DIRECTIONS FOR THIS TASK: Using the text on Imbi Monorail station, explain in one to three sentences why Imbi is one of the most heavily used stations on the KL Monorail line.

GIVEN TEXT:

Imbi Monorail station is a Malaysian elevated train station on the monorail line that serves as a part of the Kuala Lumpur Monorail (KL Monorail), located in Kuala Lumpur and opened alongside the rest of the train service on August 31, 2003. The station's similar location and proximity to a shopping district as the Bukit Bintang station means that the Imbi station is also one of the most heavily used stations along the KL Monorail line.

Location 

The station is situated in and named after the district of Imbi, directly over Jalan Imbi () beside the northeast tip of the Berjaya Times Square shopping center and just east of Plaza Berjaya. Berjaya Times Square was opened two months after the station began operation. The station features a total of five exits: Two exits towards the west of the station lead into Berjaya Times Square and Plaza Berjaya on the opposite side of the road, while the remaining two exits lead eastward onto both sides of Jalan Imbi.

SUPPLIED DATA:
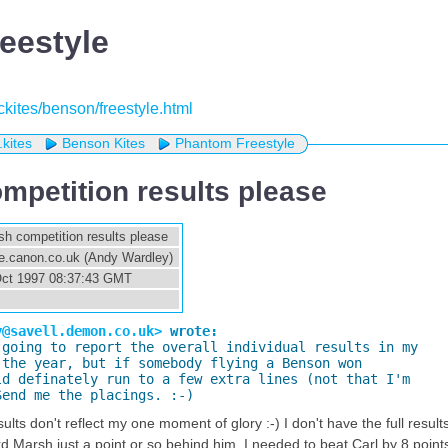
eestyle
eckites/benson/freestyle.html
.kites
Benson Kites
Phantom Freestyle
ompetition results please
ish competition results please
.canon.co.uk (Andy Wardley)
 Oct 1997 08:37:43 GMT
s
y@savell.demon.co.uk>
 wrote:
 going to report the overall individual results in my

WRITTEN ANSWER: Imbi is heavily used because it sits close to a shopping district, a location similar to that of the Bukit Bintang station. The station stands directly over Jalan Imbi beside the Berjaya Times Square shopping center and near Plaza Berjaya, and some of its exits lead straight into those two buildings.